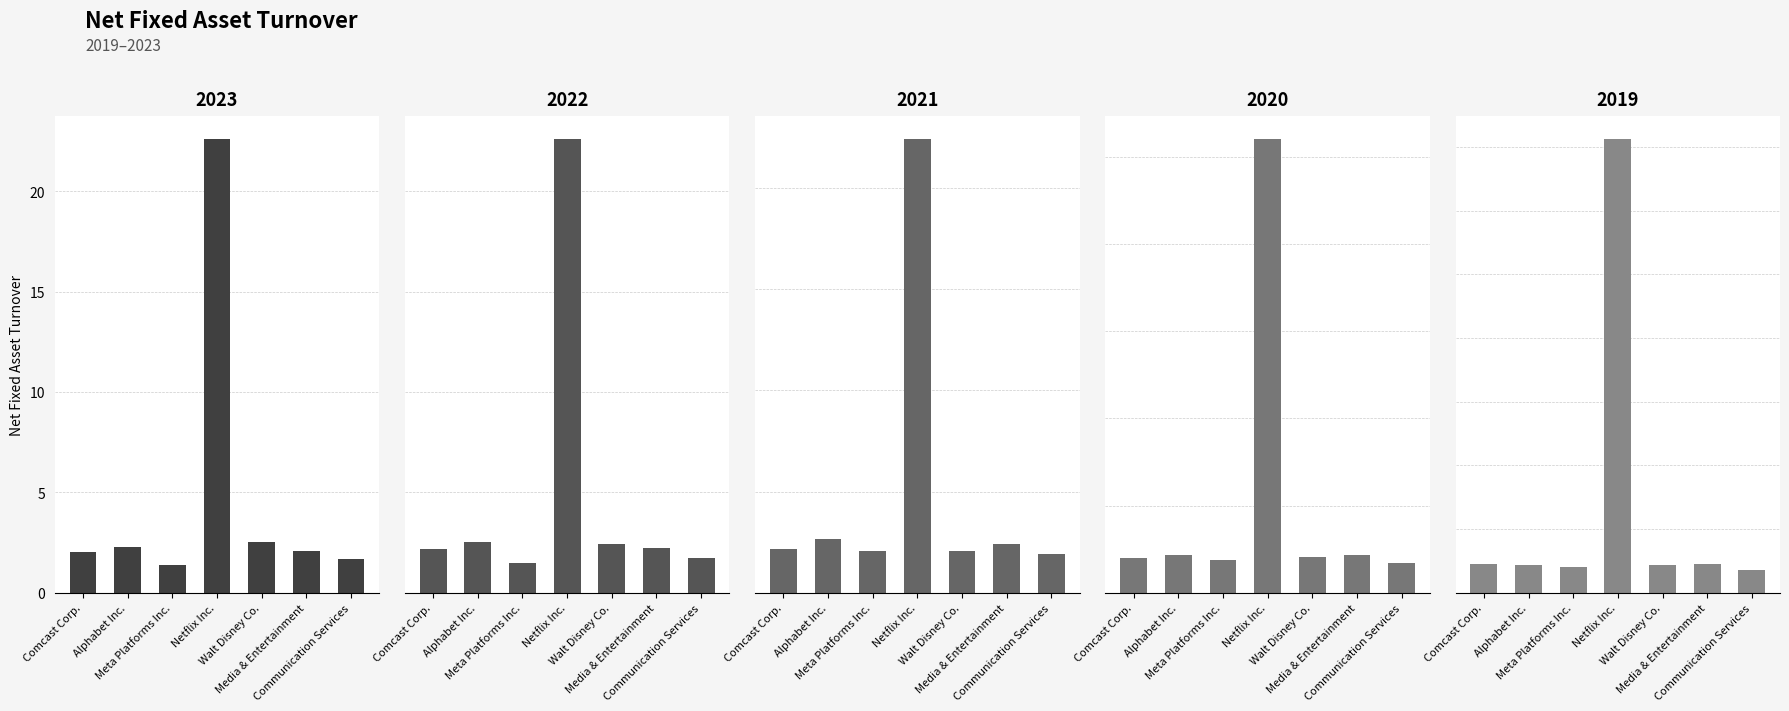

Reading left to right, what are all the values shown in this chart?

2023: 2.0	2.3	1.4	22.6	2.5	2.1	1.7
2022: 2.2	2.5	1.5	22.6	2.4	2.2	1.7
2021: 2.1	2.6	2.0	22.4	2.0	2.4	1.9
2020: 2.0	2.1	1.9	26.0	2.0	2.1	1.7
2019: 2.2	2.2	2.0	35.7	2.2	2.3	1.8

::::

• **DESCRIPTION OF THE TASK**
Reproduce the data above line for line, without altering any text or number, and leave the picture out of your answer.

• **FINISHED TASK**
Reading left to right, what are all the values shown in this chart?

2023: 2.0	2.3	1.4	22.6	2.5	2.1	1.7
2022: 2.2	2.5	1.5	22.6	2.4	2.2	1.7
2021: 2.1	2.6	2.0	22.4	2.0	2.4	1.9
2020: 2.0	2.1	1.9	26.0	2.0	2.1	1.7
2019: 2.2	2.2	2.0	35.7	2.2	2.3	1.8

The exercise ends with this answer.